Typhoid can also go on to cause some very serious complications. One of these is a perforated intestine. This means that part of your digestive system has become torn and the contents are able to leak out into the abdominal cavity, which is an extremely serious condition.

Typhoid will also sometimes cause sepsis, which is a very dangerous condition caused by a severe reaction by the immune system to the presence of the infection. Pneumonia is another potential complication as are myocarditis and endocarditis. The patient can also experience kidney and bladder infections, psychiatric problems, and meningitis is another possibility.

7. Who’s At Risk

Typhoid fever can affect people of all ages, but children are more likely to catch the disease than adults are. Their symptoms are also likely to be milder, however. People are also at greater risk if they live in a part of the world where the disease is prevalent. This includes Africa, South America, Southeast Asia, and India.

Other people in high risk groups include those who are in areas where hygiene standards are poor; you are also in a higher risk group if you are in close contact with another person who has the disease. People who work with bacteria like Salmonella Typhi will need to take precautions against the disease.


8. Prevention

Vaccines are available for typhoid, but they are not particularly effective. However, everybody can take steps to help give them further protection against the disease. One of these is to wash your hands regularly, especially after using the bathroom and before preparing food. Using soapy water and/or hand sanitizers are particularly effective at helping to prevent the spread of diseases.

You should also try and avoid eating any food that has not been thoroughly washed and cooked, and you should try and drink bottled water only. If you do have typhoid fever yourself then you should try and take precautions to help prevent other people from catching the disease.

9. Diagnosis

Your doctor will need to ask you about your symptoms and about your medical history. They will also likely need to ask if you have recently been travelling to a part of the world where typhoid is found. Tests will likely need to be undertaken in order to confirm what is causing the symptoms.

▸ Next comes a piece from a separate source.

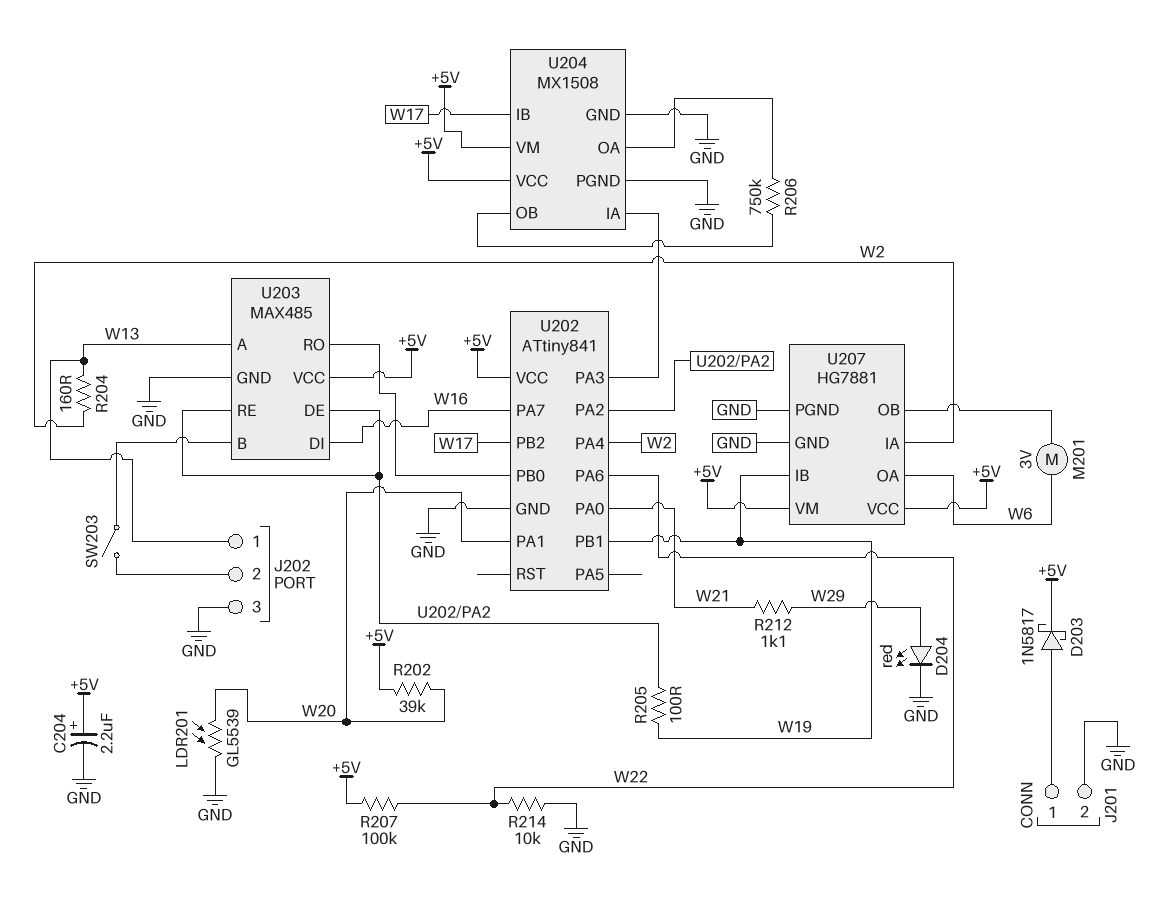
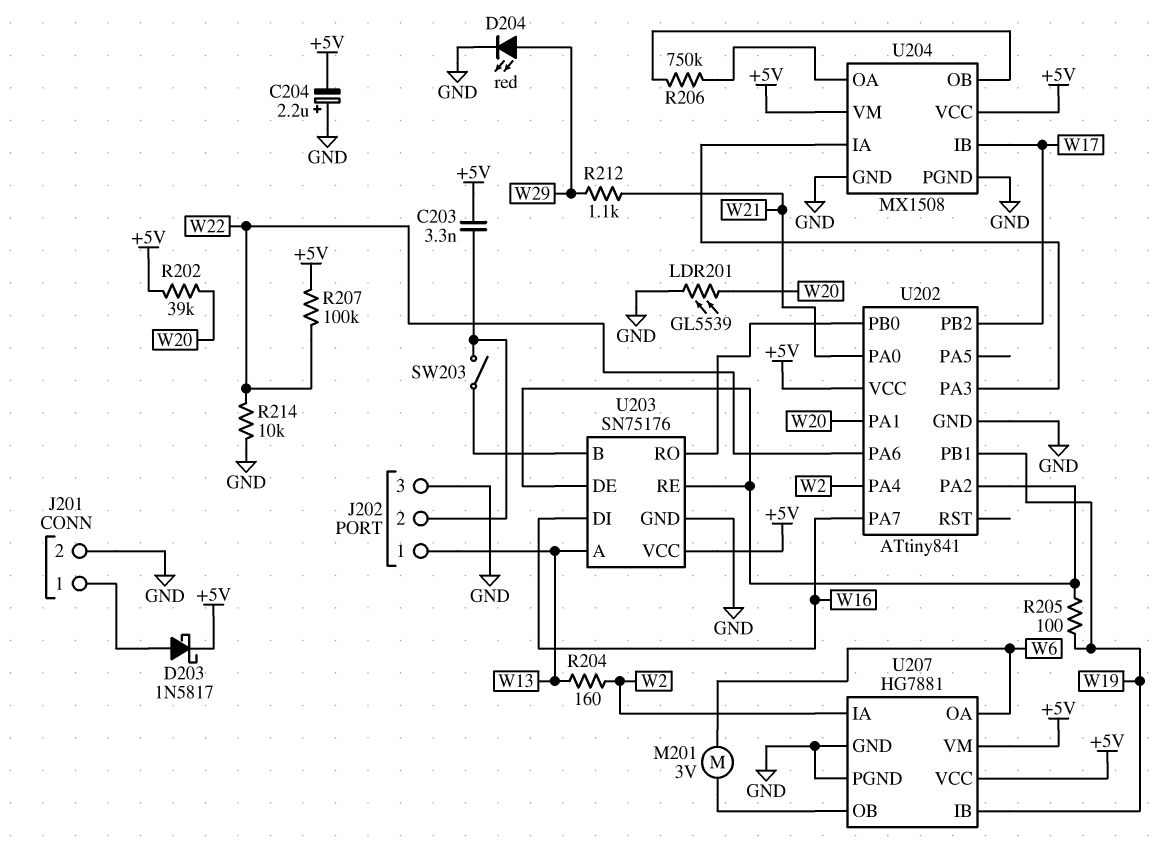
C203: none -> 3.3nF (+5V, J202/2)
C204: 2.2uF (plus +5V, minus GND) -> 2.2uF (plus GND, minus +5V)
U203: MAX485 -> SN75176

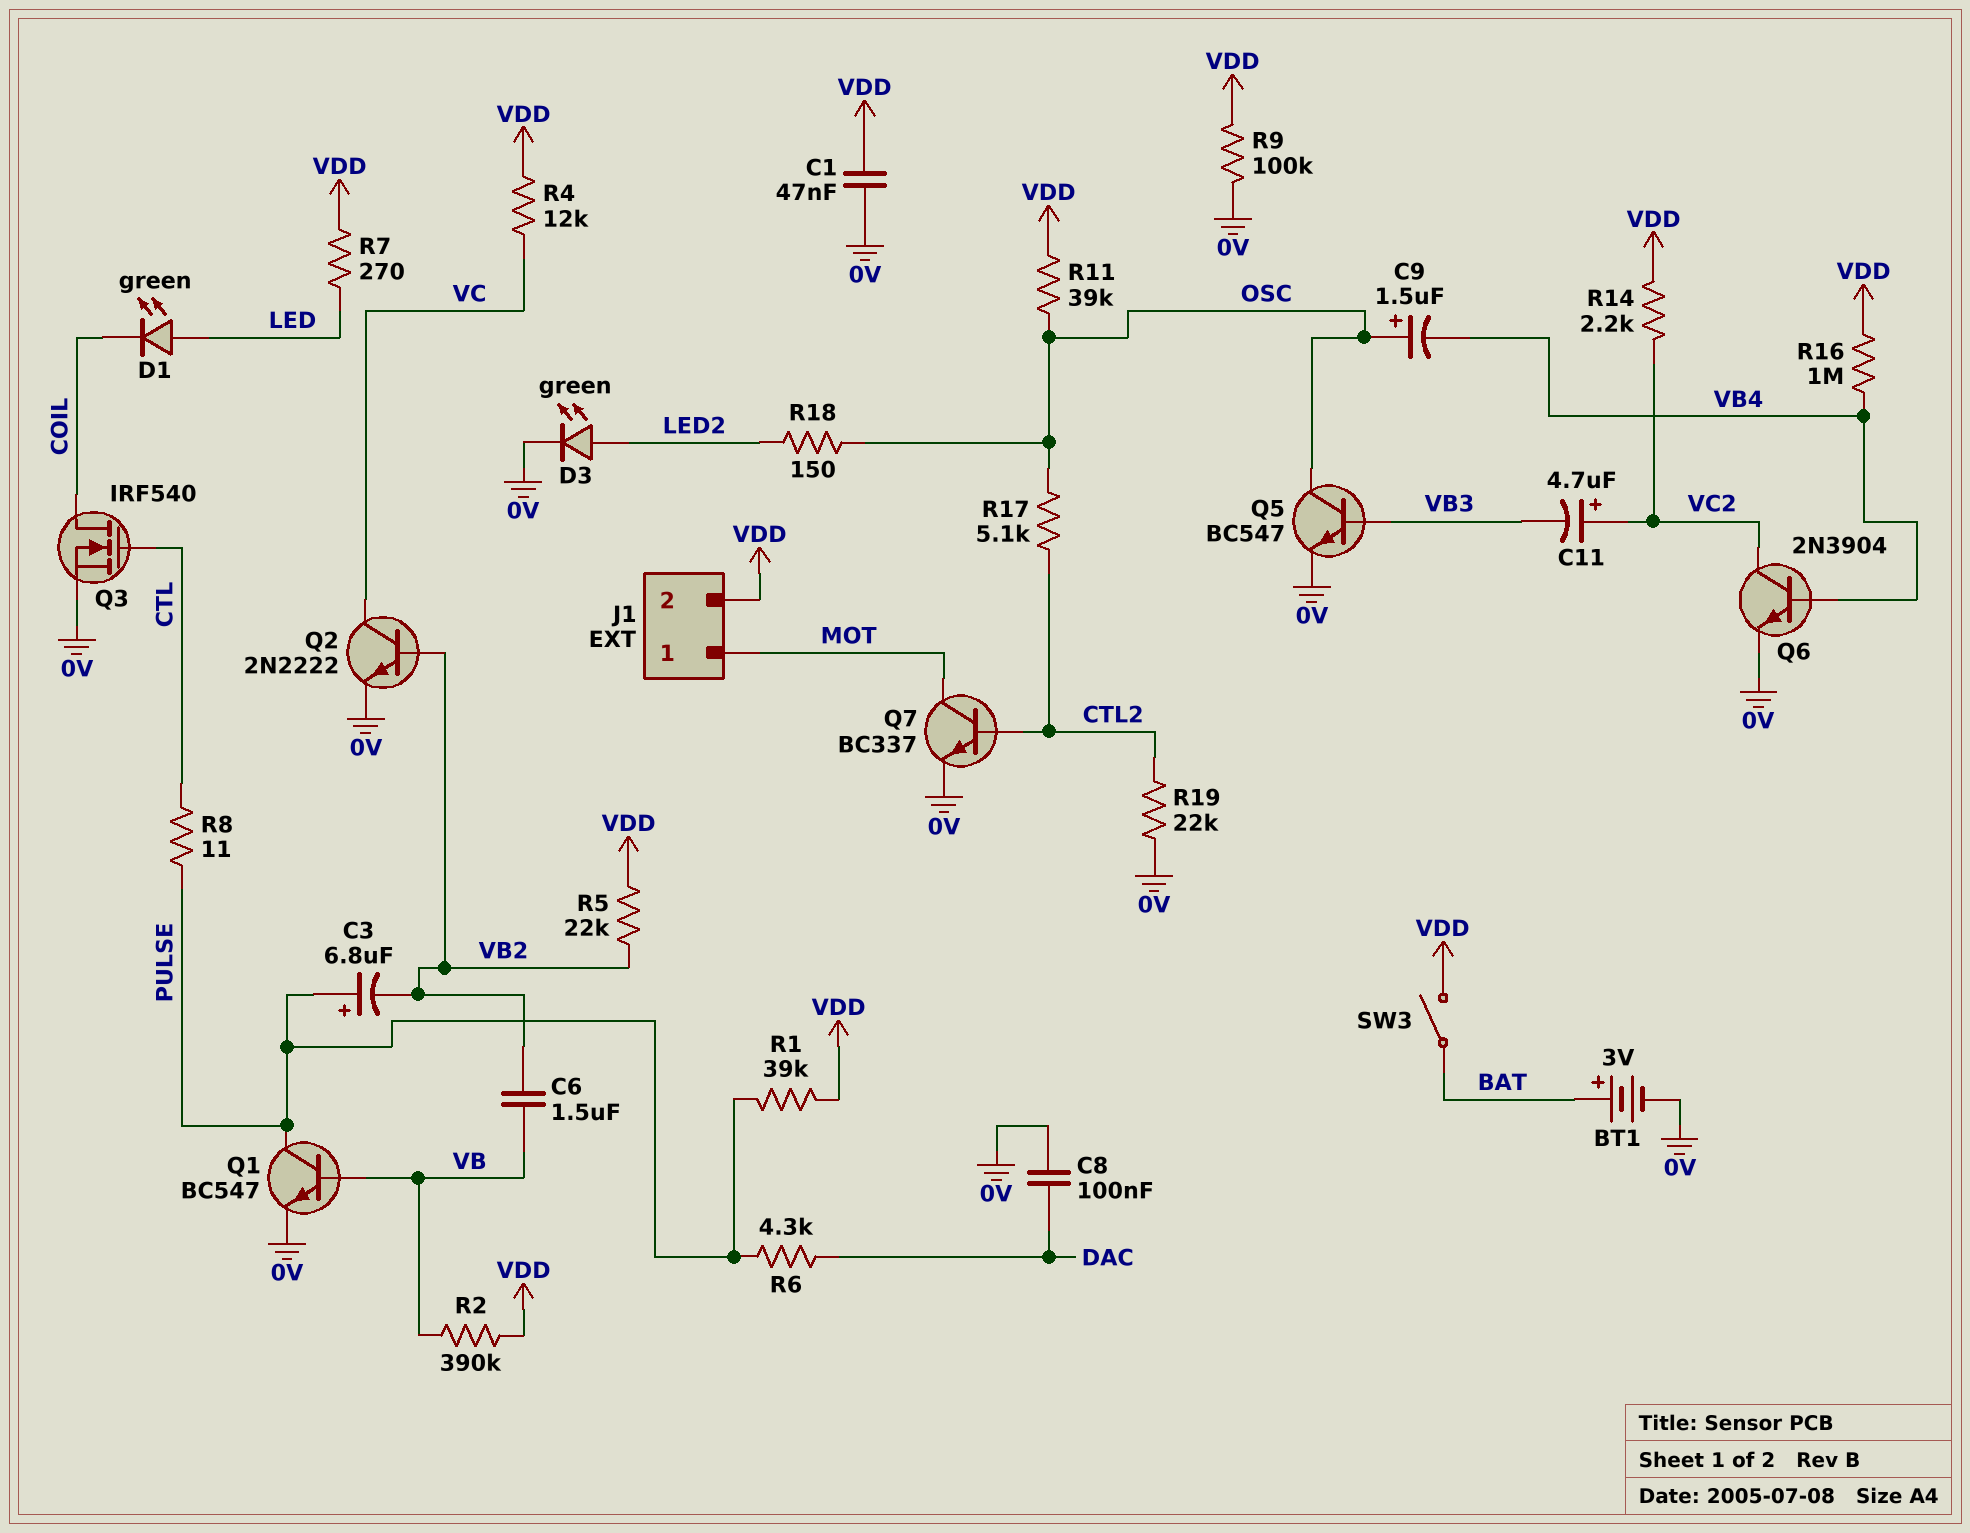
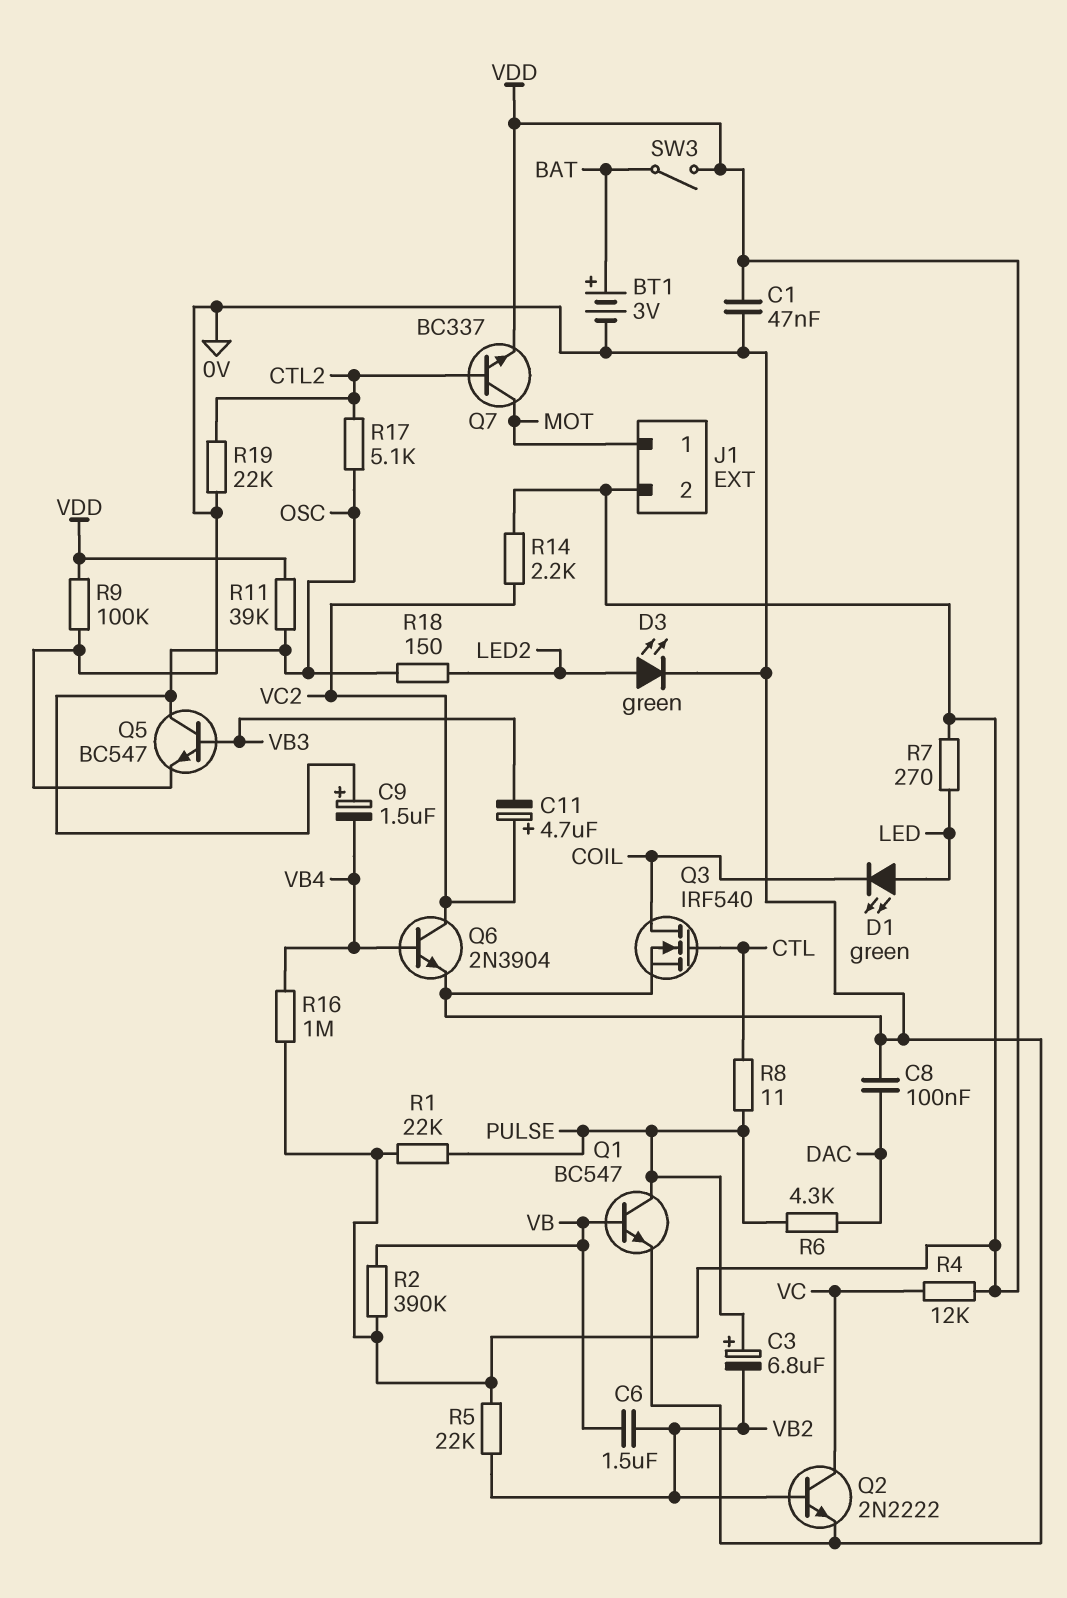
Q7: NPN BC337 (B CTL2, C MOT, E 0V) -> NPN BC337 (B CTL2, C MOT, E VDD)
R1: 39k (PULSE, VDD) -> 22k (PULSE, VDD)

Your doctor will need to take a sample of your stools, urine, or blood. A sample of bone marrow will be needed in some cases. These samples can then be used to look for the presence of the Salmonella Typhi bacterium. In some cases, it may be necessary to look for typhoid DNA in your blood, or signs of the antibodies that are made to help fight the virus.

10. Treatment

While typhoid can be very dangerous if not treated, the good news is that treatment is available and is relatively straight forward. Antibiotics are usually quite effective at fighting the condition, and which type of antibiotic is used will vary according to different factors. As the bacterium develops a resistant to certain drugs, however, research needs to be done into new antibiotics.

The patient may also need treatment to help prevent them from becoming dehydrated, and vulnerable patients will need to be monitored for signs of severe dehydration. In some cases, the patient may also need surgery to repair any perforations in their digestive system.